Marriage and motherhood are conditions fraught with questions of identity: who am I -- a wife, a mother, a woman? Am I still the same girl "I was when I thought/ I was the ugly daughter..." . "She became a sink./ She became a blind./ She became a styrofoam coffee cup./...She became the mother who was at work at work,/ at work at home/ at work at the shore/ so her children never saw her/ without a pencil tucked behind her ear." (Becoming the Mother)

Does growing up mean giving up on the addled inspiration of youth? Even as maturity provides Hahn with the insight that "the spirit nestles in the mundane/ not the fantastic," still she wants as a poet "to go where the hysteric resides,/ the spinning a child knows/ when she twirls around till air and earth/ are inebriated..." In fact, these poems are often about wanting; I want and I need crop up over and over: "I want to return to the high chair/...I want to see my mother's face become radiant" ; "...I need the taste of plum/ on my hands, my chin, his lips" ; "I need to return to the Chinese women poets./ The flat language/ of pine and orchid/...always wanting."

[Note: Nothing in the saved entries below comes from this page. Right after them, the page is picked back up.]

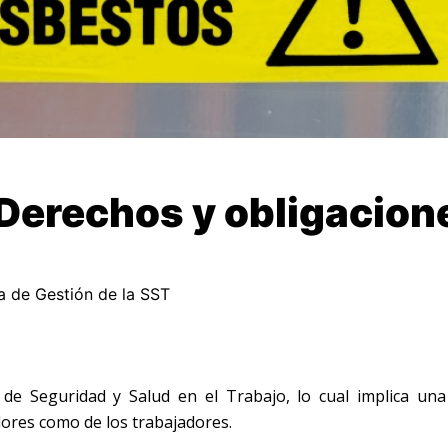
erechos y obligacion
a de Gestión de la SST
de Seguridad y Salud en el Trabajo, lo cual implica una
dores como de los trabajadores.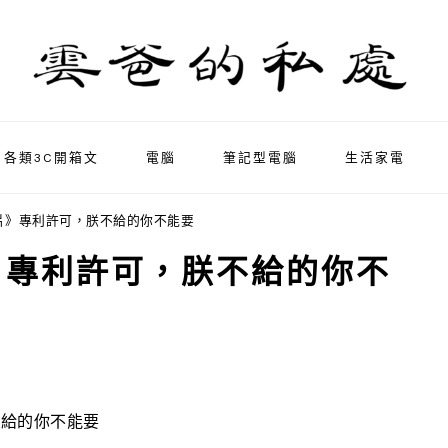
各類3C開箱文
電腦
筆記型電腦
生活家電
片》專利許可，朕不給的你不能要
》專利許可，朕不給的你不
不給的你不能要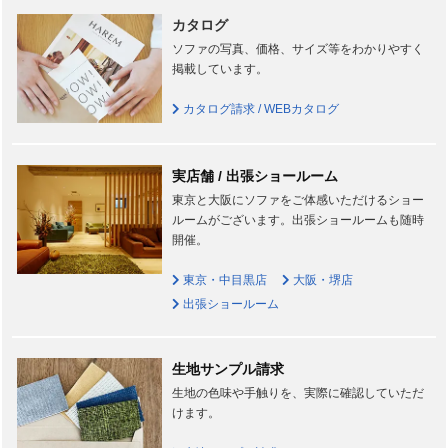
カタログ
ソファの写真、価格、サイズ等をわかりやすく
掲載しています。
カタログ請求 / WEBカタログ
実店舗 / 出張ショールーム
東京と大阪にソファをご体感いただけるショー
ルームがございます。出張ショールームも随時
開催。
東京・中目黒店
大阪・堺店
出張ショールーム
生地サンプル請求
生地の色味や手触りを、実際に確認していただ
けます。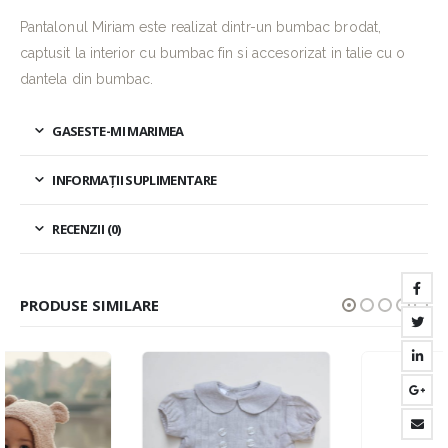
Pantalonul Miriam este realizat dintr-un bumbac brodat,
captusit la interior cu bumbac fin si accesorizat in talie cu o
dantela din bumbac.
GASESTE-MI MARIMEA
INFORMAȚII SUPLIMENTARE
RECENZII (0)
PRODUSE SIMILARE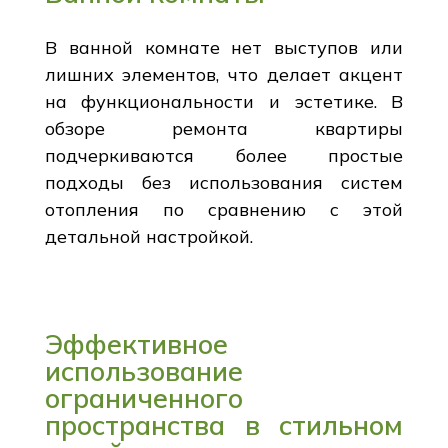
В ванной комнате нет выступов или
лишних элементов, что делает акцент
на функциональности и эстетике. В
обзоре ремонта квартиры
подчеркиваются более простые
подходы без использования систем
отопления по сравнению с этой
детальной настройкой.
Эффективное
использование
ограниченного
пространства в стильном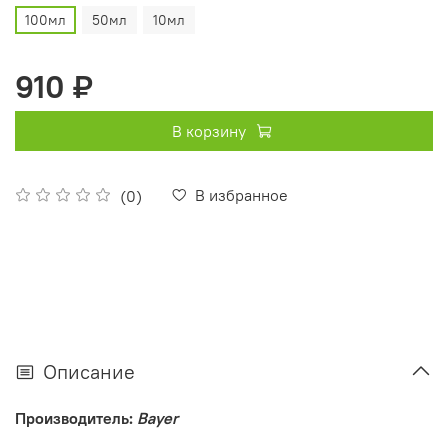
100мл
50мл
10мл
910 ₽
В корзину
В избранное
(0)
Описание
Производитель:
Bayer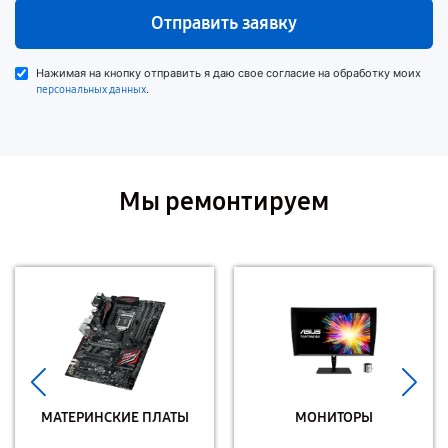
Отправить заявку
Нажимая на кнопку отправить я даю свое согласие на обработку моих
.
персональных данных
Мы ремонтируем
МАТЕРИНСКИЕ ПЛАТЫ
МОНИТОРЫ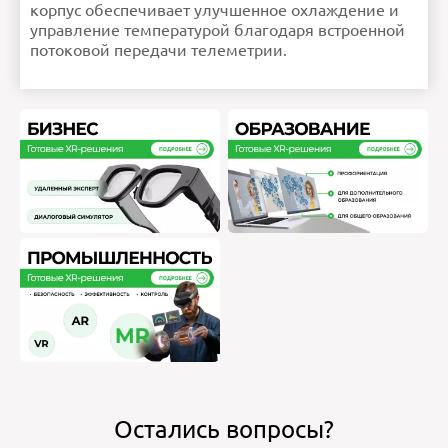
корпус обеспечивает улучшенное охлаждение и
Порты
1 разъем VGAПорты на
задней панели: 1 порт USB
2.0
управление температурой благодаря встроенной
1 порт USB 3.0
1 последовательный порт
(опционально) 2 разъема RJ-
потоковой передачи телеметрии.
45
Рекомендуемая
Выберите Dell ProSupport
поддержка
Plus для критически важных
систем или аппаратную и
программную поддержку
Dell ProSupport класса
Premium для решения
PowerEdge. Также доступны
услуги по развертыванию и
консультации. Обратитесь к
своему представителю Dell
прямо сейчас и узнайте
больше. Набор
предлагаемых услуг Dell и
условия их предоставления
зависят от региона.
Слоты
PCIe: До 8 разъемов PCIe
Gen 4 (до 6 разъемов x16) с
поддержкой модулей
ввода-вывода
SNAPВидеоплата: 1 разъем
VGA (опционально для
конфигурации с
жидкостным охлаждением)
Управление
TPM 1.2/2.0 FIPS, сертификат
CC-TCG, TPM 2.0 NationZ для
Китая, Встроенные или на
сервере iDRAC9, iDRAC
Service Module iDRAC Direct,
Беспроводной модуль Quick
Sync 2Консоли: OpenManage
Enterprise Подключаемый
модуль, OpenManage Power
Manager Подключаемый
модуль, OpenManage
SupportAssist
Подключаемый модуль
OpenManage Update
Manager, Мобильность,
OpenManage
MobileИнструменты:
Интерфейс командной
строки RACADM, iDRAC,
REST API с Redfish IPMI,
System Update Utility, Update
CatalogsOpenManage
Integrations: BMC® TrueSight,
Microsoft® System Center,
RedHat® Ansible® Модули,
VMware® vCenter и vRealize,
Operations
ManagerOpenManage
Connections: IBM Tivoli®
Netcool/OMNIbus, IBM,
Tivoli® Network Manager IP
Edition, Micro Focus®
Operations, Manager, Nagios®
Core, Nagios® XI
Ускорители
До двух ускорителей
Остались вопросы?
двойной ширины 300 Вт,
или до четырех
ускорителей одинарной
ширины 150 Вт, или до
шести ускорителей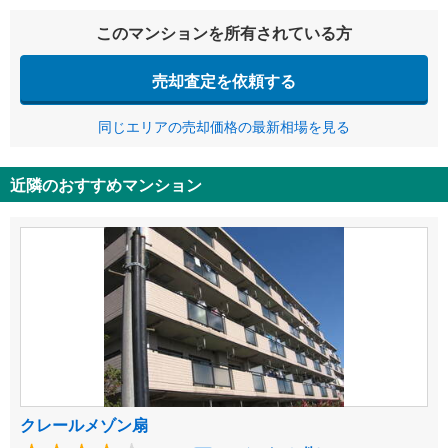
このマンションを所有されている方
売却査定を依頼する
同じエリアの売却価格の最新相場を見る
近隣のおすすめマンション
クレールメゾン扇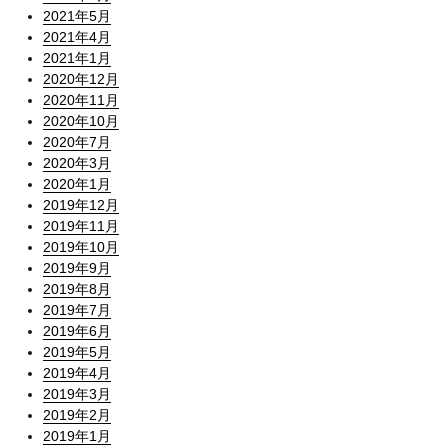
2021年5月
2021年4月
2021年1月
2020年12月
2020年11月
2020年10月
2020年7月
2020年3月
2020年1月
2019年12月
2019年11月
2019年10月
2019年9月
2019年8月
2019年7月
2019年6月
2019年5月
2019年4月
2019年3月
2019年2月
2019年1月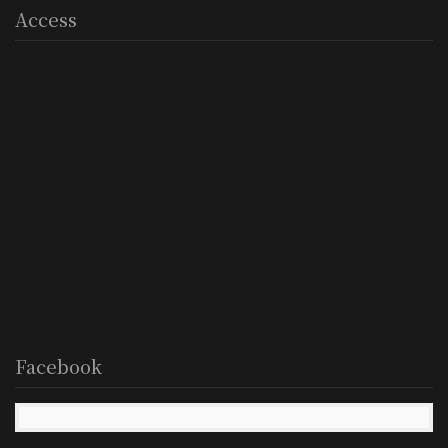
Access
Facebook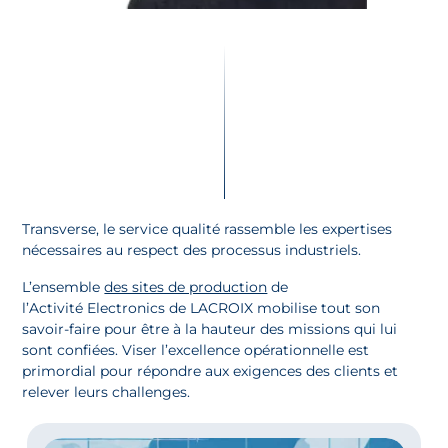
Transverse, le service qualité rassemble les expertises
nécessaires au respect des processus industriels.
L’ensemble
des sites de production
de
l’Activité Electronics de LACROIX mobilise tout son
savoir-faire pour être à la hauteur des missions qui lui
sont confiées. Viser l’excellence opérationnelle est
primordial pour répondre aux exigences des clients et
relever leurs challenges.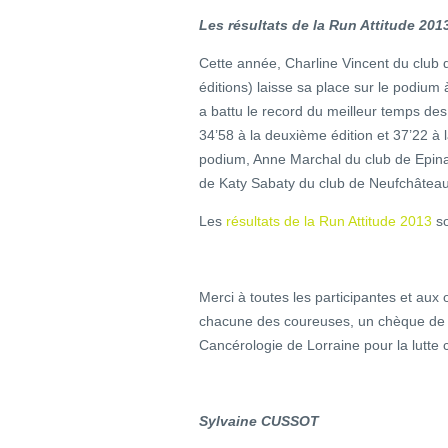
Les résultats de la Run Attitude 201
Cette année, Charline Vincent du club
éditions) laisse sa place sur le podium 
a battu le record du meilleur temps des 
34’58 à la deuxième édition et 37’22 a
podium, Anne Marchal du club de Epinal a
de Katy Sabaty du club de Neufchâteau
Les
résultats de la Run Attitude 2013
so
Merci à toutes les participantes et aux o
chacune des coureuses, un chèque de
Cancérologie de Lorraine pour la lutte 
Sylvaine CUSSOT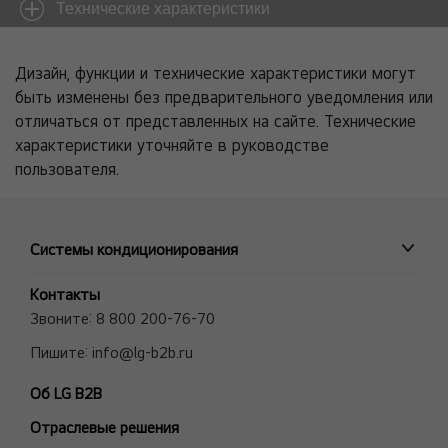
Технические характеристики
Дизайн, функции и технические характеристики могут
быть изменены без предварительного уведомления или
отличаться от представленных на сайте. Технические
характеристики уточняйте в руководстве
пользователя.
Системы кондиционирования
ПРОМЫШЛЕННЫЕ СИСТЕМЫ
Контакты
MULTI V VRF системы
Звоните:
8 800 200-76-70
Полупромышленные сплит-системы
Пишите:
info@lg-b2b.ru
Мульти сплит-системы (Multi F и Multi FDX)
Об LG B2B
Холодильные Машины (Чиллеры)
Отраслевые решения
Фанкойлы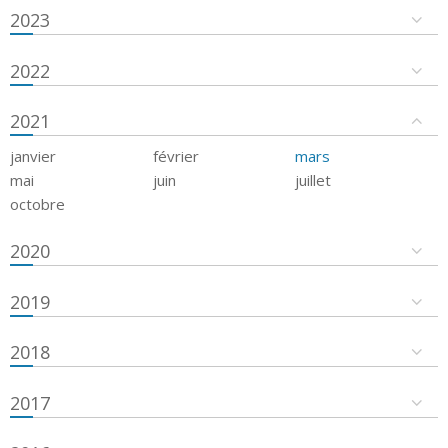
2023
2022
2021
janvier
février
mars
mai
juin
juillet
octobre
2020
2019
2018
2017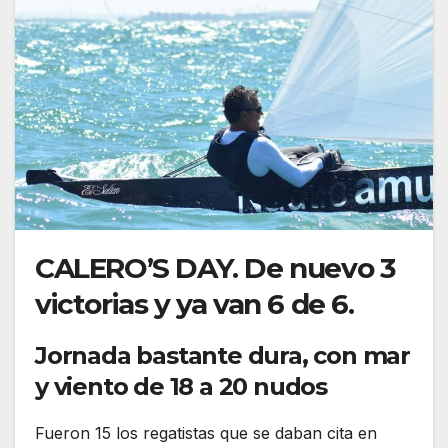
CALERO’S DAY. De nuevo 3
victorias y ya van 6 de 6.
Jornada bastante dura, con mar
y viento de 18 a 20 nudos
Fueron 15 los regatistas que se daban cita en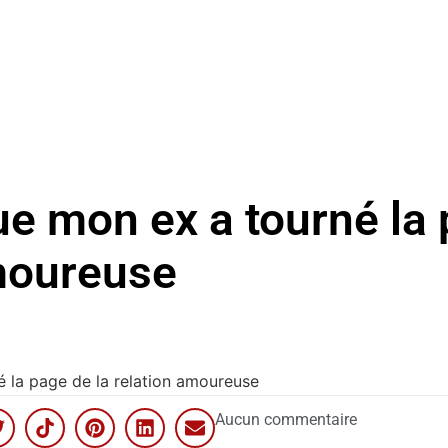
ue mon ex a tourné la 
moureuse
é la page de la relation amoureuse
Aucun commentaire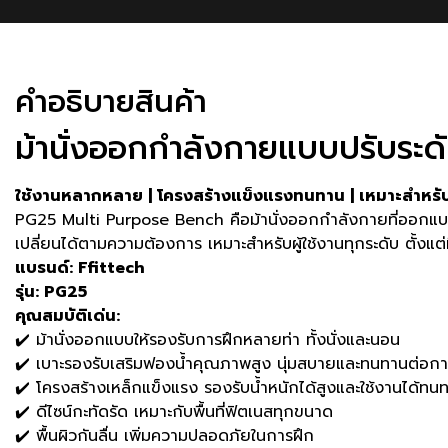
คําอธิบายสินค้า
ม้านั่งออกกำลังกายแบบปรับระด
ใช้งานหลากหลาย | โครงสร้างแข็งแรงทนทาน | เหมาะสำหรั
PG25 Multi Purpose Bench คือม้านั่งออกกำลังกายที่ออกแบบมาเพ
เปลี่ยนได้ตามความต้องการ เหมาะสำหรับผู้ใช้งานทุกระดับ ตั้งแต
แบรนด์: Ffittech
รุ่น: PG25
คุณสมบัติเด่น:
✔️ ม้านั่งออกแบบให้รองรับการฝึกหลายท่า ทั้งนั่งและนอน
✔️ เบาะรองรับเสริมฟองน้ำคุณภาพสูง นุ่มสบายและทนทานต่อกา
✔️ โครงสร้างเหล็กแข็งแรง รองรับน้ำหนักได้สูงและใช้งานได้ทน
✔️ ดีไซน์กะทัดรัด เหมาะกับพื้นที่ฟิตเนสทุกขนาด
✔️ พื้นผิวกันลื่น เพิ่มความปลอดภัยในการฝึก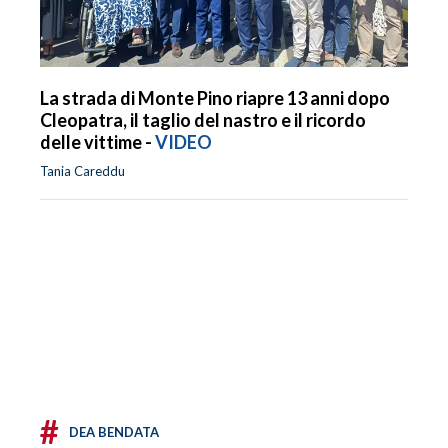
La strada di Monte Pino riapre 13 anni dopo
Cleopatra, il taglio del nastro e il ricordo
delle vittime -
VIDEO
Tania Careddu
#
DEA BENDATA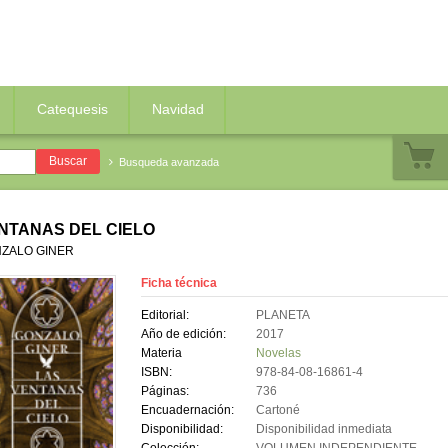
Catequesis
Navidad
Busqueda avanzada
NTANAS DEL CIELO
ZALO GINER
Ficha técnica
Editorial:
PLANETA
Año de edición:
2017
Materia
Novelas
ISBN:
978-84-08-16861-4
Páginas:
736
Encuadernación:
Cartoné
Disponibilidad:
Disponibilidad inmediata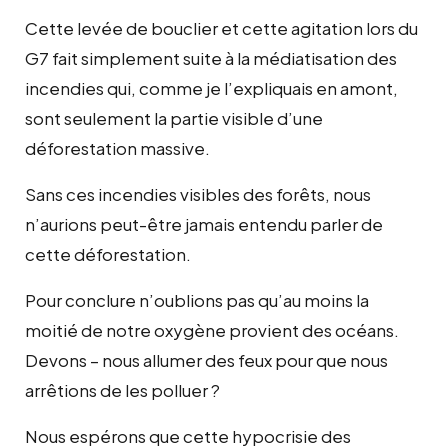
Cette levée de bouclier et cette agitation lors du
G7 fait simplement suite à la médiatisation des
incendies qui, comme je l’expliquais en amont,
sont seulement la partie visible d’une
déforestation massive.
Sans ces incendies visibles des forêts, nous
n’aurions peut-être jamais entendu parler de
cette déforestation.
Pour conclure n’oublions pas qu’au moins la
moitié de notre oxygène provient des océans.
Devons – nous allumer des feux pour que nous
arrêtions de les polluer ?
Nous espérons que cette hypocrisie des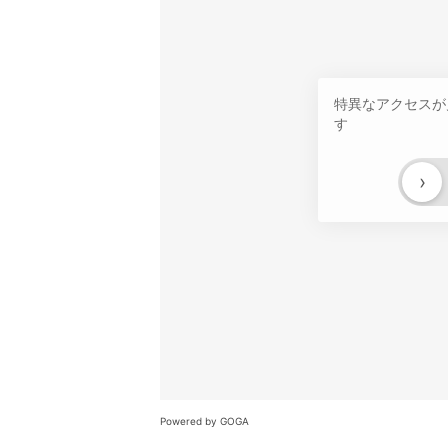
特異なアクセスが
す
›
Powered by GOGA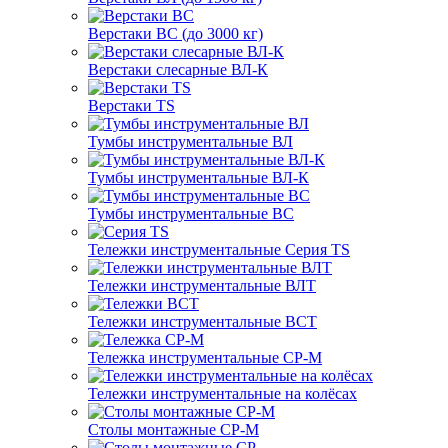
Верстаки ВС (до 3000 кг)
Верстаки слесарные ВЛ-К
Верстаки TS
Тумбы инструментальные ВЛ
Тумбы инструментальные ВЛ-К
Тумбы инструментальные ВС
Тележки инструментальные Серия TS
Тележки инструментальные ВЛТ
Тележки инструментальные ВСТ
Тележка инструментальные СР-М
Тележки инструментальные на колёсах
Столы монтажные СР-М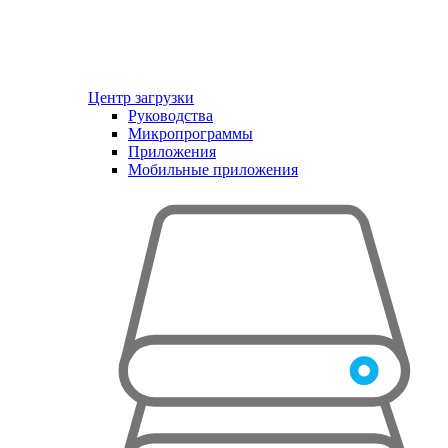
Центр загрузки
Руководства
Микропрограммы
Приложения
Мобильные приложения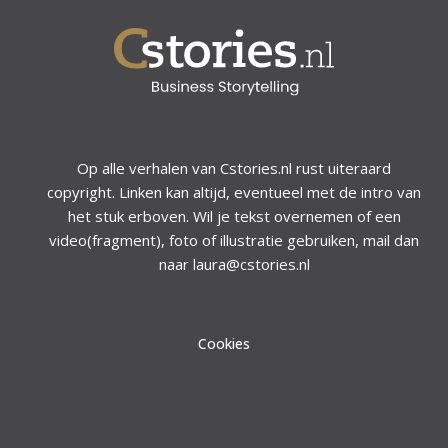
Op alle verhalen van Cstories.nl rust uiteraard
copyright. Linken kan altijd, eventueel met de intro van
het stuk erboven. Wil je tekst overnemen of een
video(fragment), foto of illustratie gebruiken, mail dan
naar laura@cstories.nl
Cookies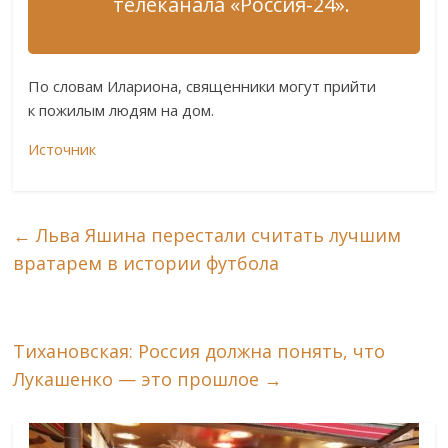
телеканала «Россия-24».
По словам Илариона, священники могут прийти
к пожилым людям на дом.
Источник
←
Льва Яшина перестали считать лучшим
вратарем в истории футбола
Тихановская: Россия должна понять, что
Лукашенко — это прошлое
→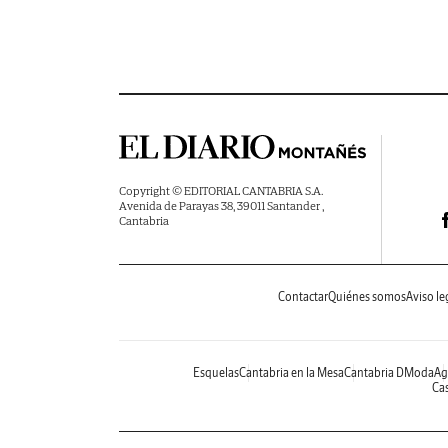
Copyright © EDITORIAL CANTABRIA S.A.
Avenida de Parayas 38, 39011 Santander ,
Cantabria
Contactar
Quiénes somos
Aviso le
Esquelas
Cantabria en la Mesa
Cantabria DModa
Ag
Cas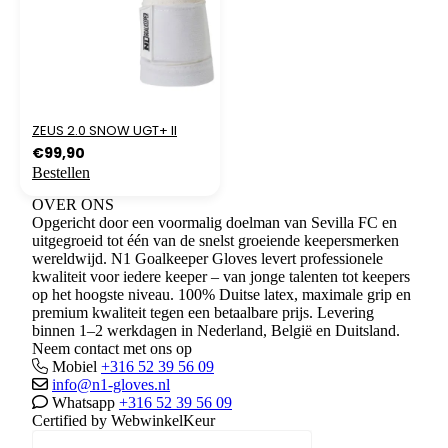
ZEUS 2.0 SNOW UGT+ II
€
99,90
Bestellen
OVER ONS
Opgericht door een voormalig doelman van Sevilla FC en
uitgegroeid tot één van de snelst groeiende keepersmerken
wereldwijd. N1 Goalkeeper Gloves levert professionele
kwaliteit voor iedere keeper – van jonge talenten tot keepers
op het hoogste niveau. 100% Duitse latex, maximale grip en
premium kwaliteit tegen een betaalbare prijs. Levering
binnen 1–2 werkdagen in Nederland, België en Duitsland.
Neem contact met ons op
Mobiel
+316 52 39 56 09
info@n1-gloves.nl
Whatsapp
+316 52 39 56 09
Certified by WebwinkelKeur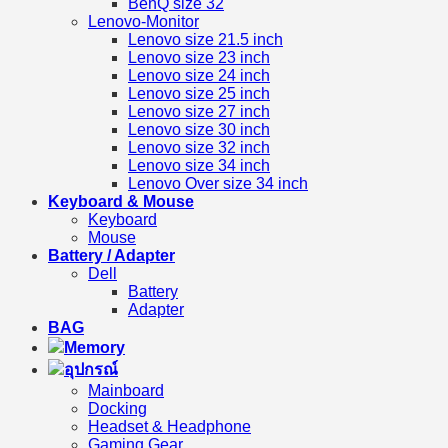
BenQ size 32
Lenovo-Monitor
Lenovo size 21.5 inch
Lenovo size 23 inch
Lenovo size 24 inch
Lenovo size 25 inch
Lenovo size 27 inch
Lenovo size 30 inch
Lenovo size 32 inch
Lenovo size 34 inch
Lenovo Over size 34 inch
Keyboard & Mouse
Keyboard
Mouse
Battery / Adapter
Dell
Battery
Adapter
BAG
Memory
อุปกรณ์
Mainboard
Docking
Headset & Headphone
Gaming Gear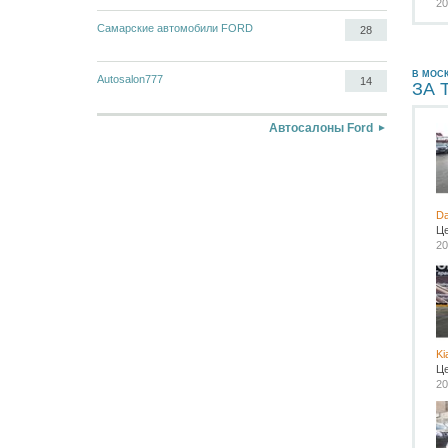
20
Самарские автомобили FORD
28
В МОС
Autosalon777
14
ЗА 
Автосалоны Ford
Da
Ц
20
Ki
Ц
20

In Mosquito & Ant, Hahn does return to the mode of those women poets, writing poems in the form of correspondence with a woman friend: "Dearest L, my lovely older sister,/ I suggest to you what to say/ to a former lover?/ With two children my own longing often/ feels alien..." These poems explore Hahn's identity as a poet, as an individual who exists beyond the roles of wife and mother, and at times they echo the meditative, classical mood of her "Immortal Sisters": "I send these words to you/across the frozen continent,/ through waning light/ and steam rising off rivers."